Anyway, back to Grant, who wrote a piece this week on five minor leaguers he’s looking forward to watching this year: RHP Cole Waites, SS/2B Jimmy Glowenke, LHP Chris Wright, UT Brett Auerbach, and OF Ismael Munguia. Brisbee called them under-the-radar prospects, which I guess they are compared to the Marco Lucianos and Kyle Harrisons of the world, but most TWG regulars will recognize maybe all the names except for Wright (he was definitely under my radar). Waites battled injury last year and pitched mostly in the Arizona league, but he came up to San Jose right at the end of the season and was on the mound when the Little Giants won the championship. He also was one of the players sent to the Arizona Fall League for more work.

 

Glowenke was drafted in the abbreviated 2020 draft, and he is also known as “the guy we got as compensation for losing Will Smith.” Grant describes him as a “doesn’t chase” guy who also found some power in his season at San Jose that he hadn’t shown in college. Though he was drafted as a SS, it sounds like he’ll be playing 2B, especially given that some of the Giants’ best young prospects (Luciano, Aeverson Arteaga, newly signed Ryan Reckley) are all shortstops. Wright, the guy I hadn’t really heard of, was a 12th round draftee in 2019 who apparently used his time off in 2020 to improve his fastball and had a very nice 2021 season between SJ and Eugene. Grant thinks he’ll start the season in AA.

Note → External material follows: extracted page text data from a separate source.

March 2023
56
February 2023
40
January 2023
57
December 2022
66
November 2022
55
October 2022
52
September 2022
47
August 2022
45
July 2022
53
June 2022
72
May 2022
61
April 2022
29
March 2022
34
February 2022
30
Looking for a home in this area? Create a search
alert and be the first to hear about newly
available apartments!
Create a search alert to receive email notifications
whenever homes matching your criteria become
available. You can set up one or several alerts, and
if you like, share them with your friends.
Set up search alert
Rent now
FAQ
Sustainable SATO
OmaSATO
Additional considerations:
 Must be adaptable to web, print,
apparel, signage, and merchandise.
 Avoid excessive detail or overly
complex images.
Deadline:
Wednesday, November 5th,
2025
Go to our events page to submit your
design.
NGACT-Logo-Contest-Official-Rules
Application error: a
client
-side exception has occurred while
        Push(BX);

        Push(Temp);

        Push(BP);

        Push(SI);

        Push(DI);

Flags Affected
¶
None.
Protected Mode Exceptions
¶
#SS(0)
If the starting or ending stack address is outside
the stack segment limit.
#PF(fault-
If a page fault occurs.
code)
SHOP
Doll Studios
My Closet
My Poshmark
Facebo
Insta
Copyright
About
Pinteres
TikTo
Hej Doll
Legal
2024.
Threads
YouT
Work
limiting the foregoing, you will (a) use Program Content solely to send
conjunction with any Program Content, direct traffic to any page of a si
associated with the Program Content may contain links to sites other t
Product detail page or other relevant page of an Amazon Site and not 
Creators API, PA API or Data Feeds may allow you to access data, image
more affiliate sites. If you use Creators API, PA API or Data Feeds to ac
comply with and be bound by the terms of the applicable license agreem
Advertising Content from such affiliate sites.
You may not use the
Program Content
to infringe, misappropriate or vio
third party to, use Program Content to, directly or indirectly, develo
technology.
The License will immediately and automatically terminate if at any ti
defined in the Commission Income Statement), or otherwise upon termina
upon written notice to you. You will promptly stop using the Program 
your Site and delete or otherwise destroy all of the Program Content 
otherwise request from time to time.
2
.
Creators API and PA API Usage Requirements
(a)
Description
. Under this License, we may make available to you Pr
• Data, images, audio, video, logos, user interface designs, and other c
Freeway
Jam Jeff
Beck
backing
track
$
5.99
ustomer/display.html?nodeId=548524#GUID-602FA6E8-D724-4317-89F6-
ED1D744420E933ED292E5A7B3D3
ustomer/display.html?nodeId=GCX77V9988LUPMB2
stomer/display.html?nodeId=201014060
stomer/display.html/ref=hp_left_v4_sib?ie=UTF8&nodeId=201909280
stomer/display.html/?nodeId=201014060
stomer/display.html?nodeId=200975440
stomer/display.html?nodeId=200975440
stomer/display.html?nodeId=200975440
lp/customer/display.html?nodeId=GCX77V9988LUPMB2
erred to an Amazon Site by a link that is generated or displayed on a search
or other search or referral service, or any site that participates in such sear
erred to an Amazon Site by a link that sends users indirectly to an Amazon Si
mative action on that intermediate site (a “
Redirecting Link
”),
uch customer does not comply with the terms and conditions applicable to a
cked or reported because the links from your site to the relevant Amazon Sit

Auerbach caught my eye early last season. He was an undrafted free agent signed after the 2020 draft, reportedly choosing the Giants from among a number of interested teams. Grant admittedly has a huge “prospect crush” on Auerbach, and I’m pretty sure I do, too. Last year between SJ and Eugene, he played every position except 1B and SS (and pitcher, but maybe he can do that, too). Munguia was HaakAway’s guy (Exclusive™?) who won the batting title last year playing for Eugene. He’s technically at risk of getting snagged in the Rule 5 Draft whenever it finally happens, but it seems unlikely that an outfielder who hasn’t played above High A is going to grab a 26-man roster spot on a major league team.

So those are fun prospects to watch, and I’m sure we’ll come up with others as next few weeks move along and we have nothing else to pay attention to. I did cheer myself up slightly by purchasing tickets to the River Cats’ April 5 home opener (with our luck, it will probably rain), which we’ll be attending with Crawnik and Mrs. Crawnik.

 

RIP Reno Jim

We were all saddened to get the news this week that Jim had passed away in his sleep. Jim was a great participant in TWG over the past few years with his aversion to capital letters, to “9ers” instead of “Niners” because he knew it bugged people, and to wishing “the best fans in baseball” a good morning. As we know, Jim liked his poker games, so I’m thinking about Kenny Rogers’ classic, “The Gambler”:

…cause every hand’s a winner/every hand’s a loser/and the best you can hope for is to die in your sleep…

[…]

…somewhere in the darkness/The Gambler he broke even/but in his final words, I found an ace that I could keep…

Sleep well, Jim. We’ll miss you.  Lefty out.

(I think that photo of Jim that Crawnik shared the other day even looks a bit like Kenny Rogers in this video. See what you think.)